Amnesty International (AI), like a few other global rights organisations, seeks to work with governments, to try and influence and even pressurise them to change policy. Often, such reports on ostensibly democratic nations are as damning as those on outright authoritarian regimes; the difference being that the former supposedly have a duty to differentiate themselves from the latter, according to their democratic Constitutions. But what efficacy, the question arises, do reports such as the exhaustive document on the utter absence of rights, and rank repression, in Kashmir, just brought out by AI, have in a context where the state seems to be predicated on denying the democratic rights that are supposedly its duty to uphold? That question is more relevant given the widespread feeling that nothing really changes in Kashmir despite such reports, that the status quo persists, brazenly so.

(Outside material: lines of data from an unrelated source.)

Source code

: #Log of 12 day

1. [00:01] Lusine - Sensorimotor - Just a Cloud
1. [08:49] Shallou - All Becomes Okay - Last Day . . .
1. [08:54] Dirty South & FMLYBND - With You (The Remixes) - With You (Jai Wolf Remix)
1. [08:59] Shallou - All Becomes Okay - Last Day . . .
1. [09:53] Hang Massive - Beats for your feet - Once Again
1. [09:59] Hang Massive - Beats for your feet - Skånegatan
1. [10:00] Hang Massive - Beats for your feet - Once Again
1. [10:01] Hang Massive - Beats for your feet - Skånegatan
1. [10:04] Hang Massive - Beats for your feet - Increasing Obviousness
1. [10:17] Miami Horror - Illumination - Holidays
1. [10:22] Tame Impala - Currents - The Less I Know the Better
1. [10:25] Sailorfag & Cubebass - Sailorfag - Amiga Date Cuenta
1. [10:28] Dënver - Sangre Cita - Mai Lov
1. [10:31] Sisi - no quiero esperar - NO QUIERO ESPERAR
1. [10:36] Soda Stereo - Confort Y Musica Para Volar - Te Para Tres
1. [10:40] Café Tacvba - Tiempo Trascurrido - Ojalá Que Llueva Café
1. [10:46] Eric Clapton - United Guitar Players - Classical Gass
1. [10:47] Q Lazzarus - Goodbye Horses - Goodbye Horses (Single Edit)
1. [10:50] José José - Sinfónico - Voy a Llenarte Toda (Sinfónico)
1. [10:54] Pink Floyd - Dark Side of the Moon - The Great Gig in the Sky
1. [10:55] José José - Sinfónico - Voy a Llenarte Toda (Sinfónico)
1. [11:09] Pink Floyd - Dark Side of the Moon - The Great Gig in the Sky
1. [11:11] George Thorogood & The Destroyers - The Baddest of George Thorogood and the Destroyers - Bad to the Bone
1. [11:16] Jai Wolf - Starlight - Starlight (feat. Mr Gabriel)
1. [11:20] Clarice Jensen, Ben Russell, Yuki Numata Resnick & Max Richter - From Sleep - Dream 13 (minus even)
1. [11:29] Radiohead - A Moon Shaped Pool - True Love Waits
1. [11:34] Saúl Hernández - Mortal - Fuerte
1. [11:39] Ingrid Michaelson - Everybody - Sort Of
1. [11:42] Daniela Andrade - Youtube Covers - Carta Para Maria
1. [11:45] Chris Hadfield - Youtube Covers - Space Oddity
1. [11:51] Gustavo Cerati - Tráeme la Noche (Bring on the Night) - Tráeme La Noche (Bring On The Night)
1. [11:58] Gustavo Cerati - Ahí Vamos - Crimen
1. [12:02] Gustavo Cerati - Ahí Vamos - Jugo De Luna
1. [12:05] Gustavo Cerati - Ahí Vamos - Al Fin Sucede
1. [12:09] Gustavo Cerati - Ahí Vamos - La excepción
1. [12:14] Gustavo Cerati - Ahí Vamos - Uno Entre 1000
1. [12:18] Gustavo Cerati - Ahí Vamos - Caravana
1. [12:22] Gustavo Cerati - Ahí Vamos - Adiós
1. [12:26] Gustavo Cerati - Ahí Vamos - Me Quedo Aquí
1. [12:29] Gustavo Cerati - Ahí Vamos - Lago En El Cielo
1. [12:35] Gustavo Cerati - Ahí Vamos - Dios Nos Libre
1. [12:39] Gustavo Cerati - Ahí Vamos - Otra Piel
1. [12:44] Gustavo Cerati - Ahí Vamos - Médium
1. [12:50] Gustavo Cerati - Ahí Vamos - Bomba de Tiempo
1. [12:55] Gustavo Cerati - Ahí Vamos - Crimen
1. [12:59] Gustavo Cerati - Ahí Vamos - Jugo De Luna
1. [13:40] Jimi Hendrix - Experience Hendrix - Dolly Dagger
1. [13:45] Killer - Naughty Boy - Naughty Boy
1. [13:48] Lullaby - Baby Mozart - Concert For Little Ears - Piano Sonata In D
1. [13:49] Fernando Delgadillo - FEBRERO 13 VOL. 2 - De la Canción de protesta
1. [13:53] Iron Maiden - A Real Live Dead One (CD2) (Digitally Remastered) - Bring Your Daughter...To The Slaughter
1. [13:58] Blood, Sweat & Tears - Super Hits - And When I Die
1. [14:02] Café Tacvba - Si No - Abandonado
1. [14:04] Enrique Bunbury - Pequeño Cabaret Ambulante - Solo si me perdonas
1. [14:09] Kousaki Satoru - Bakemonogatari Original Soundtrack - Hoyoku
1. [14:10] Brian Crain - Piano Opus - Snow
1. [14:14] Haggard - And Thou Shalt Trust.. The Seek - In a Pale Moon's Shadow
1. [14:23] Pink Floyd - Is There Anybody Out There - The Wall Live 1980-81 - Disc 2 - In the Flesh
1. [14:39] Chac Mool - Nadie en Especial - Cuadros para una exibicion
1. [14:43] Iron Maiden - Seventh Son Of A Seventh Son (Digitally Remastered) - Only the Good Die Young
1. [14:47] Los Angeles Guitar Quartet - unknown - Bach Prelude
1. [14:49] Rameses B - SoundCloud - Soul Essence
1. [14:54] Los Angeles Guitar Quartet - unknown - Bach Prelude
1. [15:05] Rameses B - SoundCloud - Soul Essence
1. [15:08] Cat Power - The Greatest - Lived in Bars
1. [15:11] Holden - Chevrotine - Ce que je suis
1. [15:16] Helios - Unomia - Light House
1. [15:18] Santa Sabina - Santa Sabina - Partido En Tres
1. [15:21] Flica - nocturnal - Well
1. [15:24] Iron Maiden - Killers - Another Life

The obvious answer is that such a damning report lays waste to claims of a democratic set-up. Indeed, the AI report basically, though not stated in these terms, says the whole architecture of laws and ‘governance’ in Kashmir is repressive and aimed at perpetuating that repression with impunity. There is a ‘naming and shaming’ aspect to this, and a country as keen as India to portray a positive image cannot but be negatively impacted. Then, it must also be understood that India, like some other nations, has modernised repressive methods so as to undermine its own democratic duties in sophisticated ways. One way that works in Kashmir is by mutating the very concept and understanding of democracy itself. Be it via mass media, the trumpeting of its institutions while seeking to belittle criticism (even, for instance, arguing, that a report like the one just brought out by the AI is against national security interests while highlighting the apparent ‘freedom’ of allowing the AI to work here and produce the report), or setting up its own counterweights (such as various toothless Human Rights Commissions), the overall attempt is to manipulate political discourse, to posit that democracy exists albeit with a few creases. This becomes part of trying to enforce the status quo, of allowing some criticism and concurrently seeking to discredit all criticism.
But that massive gap still remains between claims and reality, between ostensible democracy and actual repression. And that unbridgeable gap ensures that the unraveling of those democratic claims is actually a work in progress. For, howsoever long it takes, with all their illusions of permanence, repressive states end up on the wrong side of history.